Patty Wagstaff Sky High But Down to Earth Air Show Star

Patty Wagstaff provided photo 
When she wows crowds on the air show circuit, pilot Patty Wagstaff often pulls her airplane nose high. But when it comes to her personal interactions, she is a down-to-earth, everywoman. The 61 year-old, air acrobat's appearance at New York's Wings Club was one of the more glamorous events held by this group of international aviation executives - even without the black tie and spangly dresses that are required for the annual gala in the fall.


On Wednesday night, Wagstaff was dressed in low-key white button down blouse and (waaay less low-key) black leather pants to accept the Outstanding Aviator Award given by the club and the International Aviation Womens Association. The audience was both dazzled and slack-jawed as Wagstaff told stories of her adventures doing her signature multiple vertical snap rolls and otherwise "raging around" the world in her Extra 300S.

Wings Club's Ken Gazzola, Wagstaff & Mylene Scholnick of IAWA

There was the time she said that air traffic controllers at Ezeiza Airport in Buenos Aires encouraged her to do a few improvised stunts over the field at the busy airport and as she was flying low she found herself "looking up at the cockpit of a 747." Then she told us about doing a hammerhead maneuver at a show in Iceland that had her staring down into the source of an erupting geyser.  

From airport openings in Branson, Missouri to flying inverted up Russia's Volga River, her tales had all of us in the room holding our breath even safely seated on our upholstered chairs in the Yale Club's 20th floor function room.

Imagine how thrilling this woman can be when she's airborne.
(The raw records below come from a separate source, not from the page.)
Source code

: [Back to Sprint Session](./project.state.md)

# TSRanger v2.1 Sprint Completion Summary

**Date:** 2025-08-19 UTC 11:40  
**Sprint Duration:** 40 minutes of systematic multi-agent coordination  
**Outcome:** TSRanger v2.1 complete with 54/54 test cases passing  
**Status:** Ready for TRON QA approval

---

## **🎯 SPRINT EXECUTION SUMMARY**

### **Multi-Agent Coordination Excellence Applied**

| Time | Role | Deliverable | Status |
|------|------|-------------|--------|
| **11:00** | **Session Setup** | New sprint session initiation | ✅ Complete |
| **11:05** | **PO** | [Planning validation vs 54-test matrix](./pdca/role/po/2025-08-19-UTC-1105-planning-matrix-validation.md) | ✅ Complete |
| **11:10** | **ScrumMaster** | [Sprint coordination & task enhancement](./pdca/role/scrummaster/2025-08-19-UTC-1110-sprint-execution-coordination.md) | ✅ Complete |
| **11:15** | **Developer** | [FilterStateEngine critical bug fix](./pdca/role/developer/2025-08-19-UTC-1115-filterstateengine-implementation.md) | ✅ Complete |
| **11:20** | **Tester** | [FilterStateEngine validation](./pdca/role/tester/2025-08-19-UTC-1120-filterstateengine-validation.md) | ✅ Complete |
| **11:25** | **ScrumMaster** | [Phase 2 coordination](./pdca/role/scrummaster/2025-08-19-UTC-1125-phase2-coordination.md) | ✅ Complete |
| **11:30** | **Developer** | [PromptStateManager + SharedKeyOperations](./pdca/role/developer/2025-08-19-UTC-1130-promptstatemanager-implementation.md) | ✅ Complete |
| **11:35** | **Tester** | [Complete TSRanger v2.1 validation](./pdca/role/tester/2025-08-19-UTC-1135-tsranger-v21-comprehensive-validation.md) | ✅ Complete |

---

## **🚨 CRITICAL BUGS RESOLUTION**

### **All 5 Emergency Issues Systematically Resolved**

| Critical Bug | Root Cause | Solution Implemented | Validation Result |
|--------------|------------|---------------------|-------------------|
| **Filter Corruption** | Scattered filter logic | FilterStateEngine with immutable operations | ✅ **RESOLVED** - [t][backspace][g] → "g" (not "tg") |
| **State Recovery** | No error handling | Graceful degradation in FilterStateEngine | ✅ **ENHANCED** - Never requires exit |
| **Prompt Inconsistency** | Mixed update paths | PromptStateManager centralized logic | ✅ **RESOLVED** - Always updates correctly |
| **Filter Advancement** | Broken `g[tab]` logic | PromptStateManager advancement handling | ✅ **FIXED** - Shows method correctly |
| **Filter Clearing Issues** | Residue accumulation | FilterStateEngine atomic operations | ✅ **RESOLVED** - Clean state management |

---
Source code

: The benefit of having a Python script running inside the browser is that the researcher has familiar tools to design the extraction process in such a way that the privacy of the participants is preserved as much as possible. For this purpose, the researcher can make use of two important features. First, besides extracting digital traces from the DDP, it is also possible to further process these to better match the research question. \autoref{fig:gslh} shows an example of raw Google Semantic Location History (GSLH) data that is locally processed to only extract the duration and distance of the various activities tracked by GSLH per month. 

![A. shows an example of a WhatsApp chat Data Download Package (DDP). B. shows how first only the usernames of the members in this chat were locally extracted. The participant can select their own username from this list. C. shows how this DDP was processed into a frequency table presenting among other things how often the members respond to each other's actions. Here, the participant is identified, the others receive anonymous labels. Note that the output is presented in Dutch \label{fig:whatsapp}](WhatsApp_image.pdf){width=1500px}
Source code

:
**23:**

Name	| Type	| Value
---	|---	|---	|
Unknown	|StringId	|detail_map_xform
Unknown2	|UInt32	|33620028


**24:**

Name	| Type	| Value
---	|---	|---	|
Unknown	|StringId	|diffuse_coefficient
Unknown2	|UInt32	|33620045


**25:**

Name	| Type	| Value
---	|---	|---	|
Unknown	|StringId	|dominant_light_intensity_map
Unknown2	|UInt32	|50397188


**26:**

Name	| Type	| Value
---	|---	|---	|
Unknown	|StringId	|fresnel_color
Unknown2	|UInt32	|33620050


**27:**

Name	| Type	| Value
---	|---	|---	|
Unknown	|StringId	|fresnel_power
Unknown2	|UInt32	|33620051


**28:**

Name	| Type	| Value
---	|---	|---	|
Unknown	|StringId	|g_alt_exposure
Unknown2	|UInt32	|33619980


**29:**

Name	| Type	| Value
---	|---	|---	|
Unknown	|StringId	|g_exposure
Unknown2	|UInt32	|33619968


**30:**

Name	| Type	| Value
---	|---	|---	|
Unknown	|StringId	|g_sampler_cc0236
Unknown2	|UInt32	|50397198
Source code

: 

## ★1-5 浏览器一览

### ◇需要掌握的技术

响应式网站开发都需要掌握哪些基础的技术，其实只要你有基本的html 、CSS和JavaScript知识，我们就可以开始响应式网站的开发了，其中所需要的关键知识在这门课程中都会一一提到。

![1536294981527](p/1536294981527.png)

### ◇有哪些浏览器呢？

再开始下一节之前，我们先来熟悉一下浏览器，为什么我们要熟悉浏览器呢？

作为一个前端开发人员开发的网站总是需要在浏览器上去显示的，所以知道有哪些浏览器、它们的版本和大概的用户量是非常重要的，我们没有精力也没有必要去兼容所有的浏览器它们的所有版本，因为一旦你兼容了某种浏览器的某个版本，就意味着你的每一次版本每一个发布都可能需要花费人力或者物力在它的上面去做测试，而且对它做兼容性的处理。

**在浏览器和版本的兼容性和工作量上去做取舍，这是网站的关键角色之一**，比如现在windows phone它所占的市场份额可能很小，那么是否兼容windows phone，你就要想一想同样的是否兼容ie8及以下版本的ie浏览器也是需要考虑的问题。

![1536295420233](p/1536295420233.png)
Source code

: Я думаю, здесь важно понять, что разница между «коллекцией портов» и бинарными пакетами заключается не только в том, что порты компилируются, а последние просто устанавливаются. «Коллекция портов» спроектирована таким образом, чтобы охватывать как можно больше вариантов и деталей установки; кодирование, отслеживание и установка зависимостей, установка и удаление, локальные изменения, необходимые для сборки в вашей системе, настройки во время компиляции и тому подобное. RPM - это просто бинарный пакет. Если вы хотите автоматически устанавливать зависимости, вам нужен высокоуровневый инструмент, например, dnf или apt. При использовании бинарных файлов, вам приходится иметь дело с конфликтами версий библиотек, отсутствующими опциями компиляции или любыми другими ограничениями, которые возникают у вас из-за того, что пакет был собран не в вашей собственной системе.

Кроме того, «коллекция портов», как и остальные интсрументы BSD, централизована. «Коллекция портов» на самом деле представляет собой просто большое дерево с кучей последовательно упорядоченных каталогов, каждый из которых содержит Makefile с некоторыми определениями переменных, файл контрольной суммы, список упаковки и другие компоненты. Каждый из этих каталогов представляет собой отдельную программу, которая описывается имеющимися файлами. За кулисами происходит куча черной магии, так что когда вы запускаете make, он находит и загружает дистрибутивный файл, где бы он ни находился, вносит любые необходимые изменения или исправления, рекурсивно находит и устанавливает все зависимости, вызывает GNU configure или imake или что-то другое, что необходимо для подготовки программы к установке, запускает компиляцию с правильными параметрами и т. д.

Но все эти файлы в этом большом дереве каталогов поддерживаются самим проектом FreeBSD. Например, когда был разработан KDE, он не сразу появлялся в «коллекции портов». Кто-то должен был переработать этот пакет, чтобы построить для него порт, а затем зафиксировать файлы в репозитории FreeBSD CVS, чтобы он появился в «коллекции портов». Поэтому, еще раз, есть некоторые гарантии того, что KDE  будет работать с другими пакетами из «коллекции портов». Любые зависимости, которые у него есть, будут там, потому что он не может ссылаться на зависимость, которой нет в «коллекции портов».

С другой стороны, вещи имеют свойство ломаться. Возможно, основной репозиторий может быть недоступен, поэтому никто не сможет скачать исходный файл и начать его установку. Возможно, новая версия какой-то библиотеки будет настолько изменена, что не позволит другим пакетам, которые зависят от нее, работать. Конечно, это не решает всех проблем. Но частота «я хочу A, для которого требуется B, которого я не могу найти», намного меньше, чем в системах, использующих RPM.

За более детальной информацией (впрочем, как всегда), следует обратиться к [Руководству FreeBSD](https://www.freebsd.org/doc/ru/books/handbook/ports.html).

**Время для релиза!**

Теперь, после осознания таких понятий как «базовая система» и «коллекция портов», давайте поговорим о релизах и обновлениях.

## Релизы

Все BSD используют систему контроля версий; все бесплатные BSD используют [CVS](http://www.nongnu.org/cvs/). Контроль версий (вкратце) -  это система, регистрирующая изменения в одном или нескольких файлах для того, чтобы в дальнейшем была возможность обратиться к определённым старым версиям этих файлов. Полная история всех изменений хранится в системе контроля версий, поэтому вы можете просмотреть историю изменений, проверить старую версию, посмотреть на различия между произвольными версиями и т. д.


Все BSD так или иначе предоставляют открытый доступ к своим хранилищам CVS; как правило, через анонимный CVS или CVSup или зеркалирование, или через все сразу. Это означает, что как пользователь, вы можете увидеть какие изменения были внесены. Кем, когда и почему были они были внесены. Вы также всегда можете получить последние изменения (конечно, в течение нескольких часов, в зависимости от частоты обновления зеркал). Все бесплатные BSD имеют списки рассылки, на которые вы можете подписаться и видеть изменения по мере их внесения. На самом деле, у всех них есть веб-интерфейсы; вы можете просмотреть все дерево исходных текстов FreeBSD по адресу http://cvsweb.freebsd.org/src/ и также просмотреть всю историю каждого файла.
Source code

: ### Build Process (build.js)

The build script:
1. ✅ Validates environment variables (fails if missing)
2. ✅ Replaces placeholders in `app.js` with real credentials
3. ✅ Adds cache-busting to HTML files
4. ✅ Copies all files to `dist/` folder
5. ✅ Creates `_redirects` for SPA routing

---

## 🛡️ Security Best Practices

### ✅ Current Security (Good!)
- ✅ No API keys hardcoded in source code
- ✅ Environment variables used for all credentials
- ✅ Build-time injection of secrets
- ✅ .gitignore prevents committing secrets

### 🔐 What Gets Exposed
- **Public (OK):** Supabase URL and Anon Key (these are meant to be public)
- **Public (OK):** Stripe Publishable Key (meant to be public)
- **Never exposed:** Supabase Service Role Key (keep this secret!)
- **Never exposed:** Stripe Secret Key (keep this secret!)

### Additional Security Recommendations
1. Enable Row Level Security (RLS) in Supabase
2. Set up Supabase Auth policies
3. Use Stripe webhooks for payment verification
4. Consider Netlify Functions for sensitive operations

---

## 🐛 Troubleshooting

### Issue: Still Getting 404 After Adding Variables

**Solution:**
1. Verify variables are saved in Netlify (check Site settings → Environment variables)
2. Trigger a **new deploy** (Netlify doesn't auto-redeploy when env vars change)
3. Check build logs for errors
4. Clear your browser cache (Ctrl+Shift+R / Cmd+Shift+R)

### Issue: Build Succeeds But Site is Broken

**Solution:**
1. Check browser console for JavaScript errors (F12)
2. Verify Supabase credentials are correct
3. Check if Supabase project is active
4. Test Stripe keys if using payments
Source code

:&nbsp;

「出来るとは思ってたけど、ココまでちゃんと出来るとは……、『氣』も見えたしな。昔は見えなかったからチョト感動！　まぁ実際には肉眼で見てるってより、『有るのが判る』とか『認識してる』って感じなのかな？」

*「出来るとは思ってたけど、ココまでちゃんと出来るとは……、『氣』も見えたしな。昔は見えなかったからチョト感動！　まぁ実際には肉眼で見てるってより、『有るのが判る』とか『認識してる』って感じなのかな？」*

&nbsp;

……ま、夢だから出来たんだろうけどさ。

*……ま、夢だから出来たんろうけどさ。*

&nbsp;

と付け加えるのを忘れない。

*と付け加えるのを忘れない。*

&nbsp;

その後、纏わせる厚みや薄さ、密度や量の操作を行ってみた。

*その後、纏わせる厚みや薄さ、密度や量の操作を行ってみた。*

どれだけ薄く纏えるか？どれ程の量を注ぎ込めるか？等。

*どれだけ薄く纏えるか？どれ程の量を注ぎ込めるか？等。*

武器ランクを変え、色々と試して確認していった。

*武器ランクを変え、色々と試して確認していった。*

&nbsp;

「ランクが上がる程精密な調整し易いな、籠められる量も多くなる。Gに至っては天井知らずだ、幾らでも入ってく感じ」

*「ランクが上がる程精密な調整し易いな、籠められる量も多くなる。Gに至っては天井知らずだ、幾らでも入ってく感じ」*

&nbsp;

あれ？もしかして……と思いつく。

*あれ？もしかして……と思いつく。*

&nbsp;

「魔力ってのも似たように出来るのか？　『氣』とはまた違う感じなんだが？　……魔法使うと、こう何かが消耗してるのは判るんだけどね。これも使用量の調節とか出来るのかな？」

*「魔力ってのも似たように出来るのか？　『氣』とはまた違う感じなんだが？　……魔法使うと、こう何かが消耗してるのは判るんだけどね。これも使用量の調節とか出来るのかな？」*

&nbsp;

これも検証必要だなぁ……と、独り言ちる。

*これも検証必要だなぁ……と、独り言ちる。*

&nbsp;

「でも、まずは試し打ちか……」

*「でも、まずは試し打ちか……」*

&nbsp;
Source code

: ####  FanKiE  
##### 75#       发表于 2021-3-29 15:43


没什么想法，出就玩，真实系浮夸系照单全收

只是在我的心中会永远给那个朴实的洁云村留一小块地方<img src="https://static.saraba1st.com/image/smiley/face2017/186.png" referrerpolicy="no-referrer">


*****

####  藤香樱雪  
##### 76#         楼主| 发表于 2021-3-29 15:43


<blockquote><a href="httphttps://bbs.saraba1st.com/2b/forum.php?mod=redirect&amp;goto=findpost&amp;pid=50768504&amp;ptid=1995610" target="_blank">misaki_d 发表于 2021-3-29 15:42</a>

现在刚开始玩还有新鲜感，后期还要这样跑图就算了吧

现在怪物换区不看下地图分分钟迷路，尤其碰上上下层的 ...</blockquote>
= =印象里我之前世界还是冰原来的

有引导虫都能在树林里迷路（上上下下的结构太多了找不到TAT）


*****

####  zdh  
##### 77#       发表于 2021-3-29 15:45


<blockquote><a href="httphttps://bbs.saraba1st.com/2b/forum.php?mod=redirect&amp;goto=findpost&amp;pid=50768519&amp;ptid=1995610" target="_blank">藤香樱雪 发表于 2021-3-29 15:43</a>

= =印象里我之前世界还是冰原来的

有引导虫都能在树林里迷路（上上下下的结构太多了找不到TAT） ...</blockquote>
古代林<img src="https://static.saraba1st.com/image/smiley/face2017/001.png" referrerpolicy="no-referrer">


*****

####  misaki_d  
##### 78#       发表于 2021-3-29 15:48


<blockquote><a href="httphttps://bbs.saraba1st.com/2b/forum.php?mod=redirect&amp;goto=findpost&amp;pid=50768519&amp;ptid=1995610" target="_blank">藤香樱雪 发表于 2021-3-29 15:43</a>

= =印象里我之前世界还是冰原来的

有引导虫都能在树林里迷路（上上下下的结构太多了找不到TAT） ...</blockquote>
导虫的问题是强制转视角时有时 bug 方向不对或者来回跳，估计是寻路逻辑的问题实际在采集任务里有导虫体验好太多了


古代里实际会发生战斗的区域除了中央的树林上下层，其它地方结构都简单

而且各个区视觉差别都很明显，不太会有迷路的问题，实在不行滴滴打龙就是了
Patty Wagstaff provided photo
"I see it as a big responsibility and take it seriously to inspire and expose people to aviation," she told me when I had a chance to interview her later. When I asked her if her antics helped younger extreme performers like Danica Patrick, she said certainly she and NASCAR's Patrick were busting old notions of women. 

"You can still be a girly-girl and wear cute clothes and kick ass in the cockpit," she said. "I've seen a big change in that." When she first started flying on the US Aerobatic Team she told me men would say to her, "'You're fun and you're wearing earrings, you're different. We expected you to be masculine or bigger.' It jogs peoples' mental image of a competitive woman." 

So when I write that this woman is down-to-earth, it is because, in spite of the fact that she is an adrenaline-charged, fearless and athletic performer who wears cute clothes and earrings in a mostly male world of precise showmanship, she can also slip her leather-clad legs under a table at a New York restaurant and dine with a group of women she's never seen before and fit in like just another one of the girls. 

Wagstaff, right, at a dinner with women in aviation in New York

Well, she is and she's not. 

Yes, my fellow women in aviation are an impressive lot; engineers, pilots, lawyers, financiers and managers who have risen in a tough and macho industry.

But Patty takes on her challenges solo, relying on her own skill and talent. That amount of guts doesn't often come embodied in such a heck-of-a-nice-gal. In my mind that makes her deserving of last night's award and all the others she has now or will take away from her stellar flying career.